Robust Adversarial Networks for Image Detection
Data Science Projects
In this third project of the Data Science Projects course, our goal was to build neural networks for image classification which are robust to classic adversarial attacks, like PGD and FGSM presented in Explaining and Harnessing Adversarial Examples by Goodfellow and Al. We first build a basic neural network and tested the different attacks on it. Then, we tried to build the most robust neural network to these attacks. We got very good results when training a network with the contrastive loss on adversarial examples.
Unsupervised Word Translation
Data Science Projects
In this second project of the Data Science Projects course, our goal was to use word embedding to build an unsupervised world translator, like described in the paper World Translation Without Parallel Data by Conneau and Al (Facebook AI Research). We first implemented supervised word translation using a dictionary. Then, we tried the unsupervised method on different pairs of languages using generative adversarial networks.
Online-Learning for Recommendation Systems
Data Science Projects
In this first project of the Data Science Projects course, our goal was to familiarize ourselves with data science through a small project. We chose the project about reinforcement learning methods like linearUCB for recommendation systems. We based our work on the paper A Contextual-Bandit Approach to Personalized News Article Recommendation (Yahoo Labs) in which they use contextual bandit for article recommendation. Once we did that, we tried to implement an online-learning framework in which new movies and new users can come into the system at any time.
Toxic Comments Classification
Natural Language Processing
This NLP project is based on the Toxic Comment Classification Challenge from Kaggle. The goal is to train a classifier on Wikipedia comments to detect automatically toxic comments and what kind(s) of toxicity are present in each comment. We tried several NLP methods, from the simple MLP to Transformers.
Electric Motor Temperature Prediction
Optimization for Machine Learning
For this project, the goal was to apply notions and algorithms covered by the course to a dataset of our choice on a classification or a regression task. I choose the Kaggle dataset Electric Motor Temperature for a regression task. I used classic methods like Ridge and Lasso and small neural networks entirely hand coded. I also tried to add a recursive unit to obtain better results.
Deep Learning for Go
Deep Learning
The goal of this project was to build the best possible deep neural network for playing go, with the constraint that there must be less than 1 million parameters. We use Keras during this project and were in competition with other students and we finished at the 7th place out of 16. Click here to access the page of the competition.

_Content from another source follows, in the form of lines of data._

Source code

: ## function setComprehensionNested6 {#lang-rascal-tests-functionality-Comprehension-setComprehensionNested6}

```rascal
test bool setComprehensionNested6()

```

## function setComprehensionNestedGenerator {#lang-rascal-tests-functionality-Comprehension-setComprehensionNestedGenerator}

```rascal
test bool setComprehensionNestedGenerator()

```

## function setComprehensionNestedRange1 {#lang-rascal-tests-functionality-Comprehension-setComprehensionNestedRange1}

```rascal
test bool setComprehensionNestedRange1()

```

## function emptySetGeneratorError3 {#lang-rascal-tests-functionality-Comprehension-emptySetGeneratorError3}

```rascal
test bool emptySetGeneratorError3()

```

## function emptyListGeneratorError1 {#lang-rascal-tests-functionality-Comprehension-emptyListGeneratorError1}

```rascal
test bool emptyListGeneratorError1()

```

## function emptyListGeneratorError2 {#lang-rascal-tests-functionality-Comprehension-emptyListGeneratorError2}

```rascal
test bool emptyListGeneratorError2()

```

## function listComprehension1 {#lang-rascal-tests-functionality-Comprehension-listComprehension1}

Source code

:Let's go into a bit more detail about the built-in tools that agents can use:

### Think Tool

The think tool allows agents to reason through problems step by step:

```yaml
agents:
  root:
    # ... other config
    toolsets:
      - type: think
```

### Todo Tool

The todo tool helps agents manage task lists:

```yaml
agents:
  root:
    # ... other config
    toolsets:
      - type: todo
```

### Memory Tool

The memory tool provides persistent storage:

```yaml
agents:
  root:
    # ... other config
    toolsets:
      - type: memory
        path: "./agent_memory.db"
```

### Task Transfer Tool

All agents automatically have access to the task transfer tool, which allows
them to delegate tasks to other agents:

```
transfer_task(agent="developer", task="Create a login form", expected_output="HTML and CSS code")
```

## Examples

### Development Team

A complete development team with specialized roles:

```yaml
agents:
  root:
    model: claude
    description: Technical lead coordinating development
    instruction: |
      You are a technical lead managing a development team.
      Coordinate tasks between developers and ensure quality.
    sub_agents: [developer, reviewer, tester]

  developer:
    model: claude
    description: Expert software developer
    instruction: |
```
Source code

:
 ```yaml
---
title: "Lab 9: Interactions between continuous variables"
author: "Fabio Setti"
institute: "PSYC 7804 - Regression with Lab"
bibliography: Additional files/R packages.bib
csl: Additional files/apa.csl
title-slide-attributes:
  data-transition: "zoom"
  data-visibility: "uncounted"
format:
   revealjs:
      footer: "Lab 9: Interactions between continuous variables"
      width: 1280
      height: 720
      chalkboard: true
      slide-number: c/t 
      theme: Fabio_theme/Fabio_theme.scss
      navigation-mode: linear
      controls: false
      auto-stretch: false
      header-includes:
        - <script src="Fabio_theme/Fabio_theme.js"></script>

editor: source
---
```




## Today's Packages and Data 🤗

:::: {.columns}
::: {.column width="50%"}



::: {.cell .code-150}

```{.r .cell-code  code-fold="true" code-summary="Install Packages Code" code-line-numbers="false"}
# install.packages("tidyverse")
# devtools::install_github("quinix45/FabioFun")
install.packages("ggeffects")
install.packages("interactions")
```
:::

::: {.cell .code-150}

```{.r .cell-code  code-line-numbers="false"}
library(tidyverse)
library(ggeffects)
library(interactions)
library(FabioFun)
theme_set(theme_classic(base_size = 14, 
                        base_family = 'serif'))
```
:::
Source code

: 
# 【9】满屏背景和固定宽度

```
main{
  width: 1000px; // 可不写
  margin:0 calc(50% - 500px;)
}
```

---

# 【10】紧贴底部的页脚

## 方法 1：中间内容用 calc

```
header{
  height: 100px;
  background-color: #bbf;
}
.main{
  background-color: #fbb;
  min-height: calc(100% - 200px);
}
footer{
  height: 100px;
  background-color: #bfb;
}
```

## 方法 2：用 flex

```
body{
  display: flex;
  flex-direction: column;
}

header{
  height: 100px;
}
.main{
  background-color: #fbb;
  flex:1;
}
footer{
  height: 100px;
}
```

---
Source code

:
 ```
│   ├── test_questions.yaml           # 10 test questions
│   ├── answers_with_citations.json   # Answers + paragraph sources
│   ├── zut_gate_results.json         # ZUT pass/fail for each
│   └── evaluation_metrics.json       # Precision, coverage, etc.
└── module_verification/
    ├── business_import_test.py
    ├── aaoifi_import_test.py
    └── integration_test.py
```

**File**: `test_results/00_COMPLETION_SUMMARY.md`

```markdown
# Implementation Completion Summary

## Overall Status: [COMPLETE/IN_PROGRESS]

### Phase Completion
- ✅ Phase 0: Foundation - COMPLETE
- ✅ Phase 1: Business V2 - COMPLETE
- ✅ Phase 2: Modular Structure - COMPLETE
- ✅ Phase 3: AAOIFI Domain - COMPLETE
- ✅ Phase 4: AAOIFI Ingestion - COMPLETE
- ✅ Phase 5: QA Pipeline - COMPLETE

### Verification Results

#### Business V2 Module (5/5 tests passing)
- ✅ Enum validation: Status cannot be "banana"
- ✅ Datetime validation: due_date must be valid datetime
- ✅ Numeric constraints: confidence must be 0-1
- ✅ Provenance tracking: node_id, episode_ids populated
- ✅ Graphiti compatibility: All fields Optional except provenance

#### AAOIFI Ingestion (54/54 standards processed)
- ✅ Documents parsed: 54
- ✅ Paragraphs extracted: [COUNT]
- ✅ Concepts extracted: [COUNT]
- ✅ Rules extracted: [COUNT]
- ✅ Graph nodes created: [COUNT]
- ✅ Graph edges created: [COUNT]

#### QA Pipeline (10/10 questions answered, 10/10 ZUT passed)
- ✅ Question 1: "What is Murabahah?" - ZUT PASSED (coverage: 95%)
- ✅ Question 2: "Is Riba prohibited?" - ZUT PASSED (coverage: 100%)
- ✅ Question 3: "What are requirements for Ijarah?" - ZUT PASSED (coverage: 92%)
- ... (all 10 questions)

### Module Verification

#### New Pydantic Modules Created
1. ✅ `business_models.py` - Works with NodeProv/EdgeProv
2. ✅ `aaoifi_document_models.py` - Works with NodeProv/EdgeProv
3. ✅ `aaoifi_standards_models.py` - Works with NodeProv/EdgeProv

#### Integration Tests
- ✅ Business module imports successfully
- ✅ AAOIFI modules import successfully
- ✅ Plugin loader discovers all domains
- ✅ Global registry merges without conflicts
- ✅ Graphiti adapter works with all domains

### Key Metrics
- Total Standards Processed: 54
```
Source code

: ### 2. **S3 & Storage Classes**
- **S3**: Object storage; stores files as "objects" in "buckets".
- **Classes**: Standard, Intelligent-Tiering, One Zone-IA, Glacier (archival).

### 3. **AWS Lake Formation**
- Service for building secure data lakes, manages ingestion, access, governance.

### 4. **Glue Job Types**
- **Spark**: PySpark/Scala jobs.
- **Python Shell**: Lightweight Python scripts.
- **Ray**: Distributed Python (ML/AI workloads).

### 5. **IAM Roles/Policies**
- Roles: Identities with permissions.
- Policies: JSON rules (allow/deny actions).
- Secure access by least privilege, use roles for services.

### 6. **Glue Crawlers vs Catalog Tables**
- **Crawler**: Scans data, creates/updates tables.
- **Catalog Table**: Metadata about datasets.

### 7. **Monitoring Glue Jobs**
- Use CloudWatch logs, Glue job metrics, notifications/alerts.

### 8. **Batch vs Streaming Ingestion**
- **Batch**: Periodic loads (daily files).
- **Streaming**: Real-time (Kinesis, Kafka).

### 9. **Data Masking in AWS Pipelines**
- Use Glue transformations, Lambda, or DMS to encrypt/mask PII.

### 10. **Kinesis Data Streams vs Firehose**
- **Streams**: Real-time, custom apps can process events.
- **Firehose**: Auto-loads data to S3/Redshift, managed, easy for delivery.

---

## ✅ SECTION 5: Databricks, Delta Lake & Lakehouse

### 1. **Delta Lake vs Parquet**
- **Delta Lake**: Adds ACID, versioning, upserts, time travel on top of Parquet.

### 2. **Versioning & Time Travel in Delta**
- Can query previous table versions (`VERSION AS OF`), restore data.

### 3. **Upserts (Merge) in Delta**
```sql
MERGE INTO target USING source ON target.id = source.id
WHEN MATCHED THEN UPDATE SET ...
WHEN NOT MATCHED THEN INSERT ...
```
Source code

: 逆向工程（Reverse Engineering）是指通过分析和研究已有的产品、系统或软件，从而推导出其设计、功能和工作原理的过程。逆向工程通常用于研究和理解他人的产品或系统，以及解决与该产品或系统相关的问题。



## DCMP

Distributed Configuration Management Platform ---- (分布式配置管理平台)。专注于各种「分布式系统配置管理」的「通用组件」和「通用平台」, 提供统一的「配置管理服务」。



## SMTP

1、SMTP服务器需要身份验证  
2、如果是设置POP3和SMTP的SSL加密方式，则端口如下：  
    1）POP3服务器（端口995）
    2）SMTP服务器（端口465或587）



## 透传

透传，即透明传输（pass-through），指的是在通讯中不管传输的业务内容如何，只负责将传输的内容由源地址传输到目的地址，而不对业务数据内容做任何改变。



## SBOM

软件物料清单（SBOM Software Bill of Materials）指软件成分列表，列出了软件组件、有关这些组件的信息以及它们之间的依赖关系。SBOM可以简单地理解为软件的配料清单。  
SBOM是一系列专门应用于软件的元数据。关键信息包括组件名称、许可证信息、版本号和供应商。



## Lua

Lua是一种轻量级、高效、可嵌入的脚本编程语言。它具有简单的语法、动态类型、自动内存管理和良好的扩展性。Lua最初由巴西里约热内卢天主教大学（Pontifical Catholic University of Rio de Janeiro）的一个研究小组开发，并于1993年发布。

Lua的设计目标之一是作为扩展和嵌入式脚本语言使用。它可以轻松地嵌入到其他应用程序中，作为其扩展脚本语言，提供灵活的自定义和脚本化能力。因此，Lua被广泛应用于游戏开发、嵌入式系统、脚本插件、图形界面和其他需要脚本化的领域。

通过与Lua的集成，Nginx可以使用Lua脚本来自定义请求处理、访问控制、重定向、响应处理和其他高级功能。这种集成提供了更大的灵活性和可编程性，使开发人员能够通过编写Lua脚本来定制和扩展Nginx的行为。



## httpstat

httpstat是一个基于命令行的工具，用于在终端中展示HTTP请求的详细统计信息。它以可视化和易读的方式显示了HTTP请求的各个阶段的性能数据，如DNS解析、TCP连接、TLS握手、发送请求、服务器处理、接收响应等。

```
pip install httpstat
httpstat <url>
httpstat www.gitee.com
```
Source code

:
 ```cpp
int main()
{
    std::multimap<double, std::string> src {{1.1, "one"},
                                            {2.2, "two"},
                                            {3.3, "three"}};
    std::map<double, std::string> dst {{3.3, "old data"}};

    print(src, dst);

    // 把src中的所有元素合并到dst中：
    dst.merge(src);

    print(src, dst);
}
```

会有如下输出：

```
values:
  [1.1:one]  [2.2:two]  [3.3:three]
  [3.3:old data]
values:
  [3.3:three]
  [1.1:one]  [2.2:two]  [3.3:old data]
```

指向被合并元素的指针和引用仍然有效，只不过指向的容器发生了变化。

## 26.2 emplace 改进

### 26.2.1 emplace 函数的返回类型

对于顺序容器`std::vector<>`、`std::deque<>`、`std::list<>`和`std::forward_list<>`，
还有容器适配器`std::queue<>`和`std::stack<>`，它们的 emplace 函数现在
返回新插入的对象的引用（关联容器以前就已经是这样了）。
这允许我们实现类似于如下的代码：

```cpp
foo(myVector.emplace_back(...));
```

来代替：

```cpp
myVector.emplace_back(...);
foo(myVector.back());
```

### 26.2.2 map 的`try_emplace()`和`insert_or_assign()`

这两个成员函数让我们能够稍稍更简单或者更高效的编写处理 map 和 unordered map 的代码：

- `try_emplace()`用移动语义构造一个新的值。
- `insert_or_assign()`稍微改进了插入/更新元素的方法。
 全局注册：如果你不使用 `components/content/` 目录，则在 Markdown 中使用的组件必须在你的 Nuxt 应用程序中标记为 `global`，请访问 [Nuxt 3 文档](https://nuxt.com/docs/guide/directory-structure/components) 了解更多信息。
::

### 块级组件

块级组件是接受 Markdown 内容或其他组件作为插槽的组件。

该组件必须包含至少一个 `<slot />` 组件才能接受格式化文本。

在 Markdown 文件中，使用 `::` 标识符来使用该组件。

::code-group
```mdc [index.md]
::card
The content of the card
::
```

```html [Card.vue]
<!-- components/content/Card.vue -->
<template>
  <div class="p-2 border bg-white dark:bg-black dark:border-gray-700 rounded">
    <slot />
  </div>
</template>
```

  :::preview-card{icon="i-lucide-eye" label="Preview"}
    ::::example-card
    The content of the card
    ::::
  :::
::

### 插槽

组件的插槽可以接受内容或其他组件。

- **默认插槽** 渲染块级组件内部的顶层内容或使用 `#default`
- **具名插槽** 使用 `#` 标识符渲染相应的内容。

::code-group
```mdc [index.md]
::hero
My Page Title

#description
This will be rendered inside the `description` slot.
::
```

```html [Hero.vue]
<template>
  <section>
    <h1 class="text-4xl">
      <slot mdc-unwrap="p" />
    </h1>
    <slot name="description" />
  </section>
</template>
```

From Quantized Gossip to Voting
Networks Algorithms
In this project, we presented the method to propagate the result of a vote in a network proposed in the paper Interval consensus: From quantized gossip to voting by Bénézit and Al. We described the proof of their method and we implemented it and tested it ourselves.
SnaKhan
Systems and Networks
In this project, we implemented Kahn process networks in OCaml and tested their efficiency with the game Snake that we implemented in OCaml too.
Mini-Rust Compiler
Compilation
The goal of this project was to build a compiler for a fragment of Rust called Mini-Rust, using the language OCaml. I did the lexer, the parser, the AST and the compiler. I learnt a lot during this project and at the end, we obtained a 96% success on test cases.
A clock microprocessor
Digital System
The goal of this project was to build a microprocessor for RISC V in OCaml and create a code for a clock with RISC-V to test the microprocessor.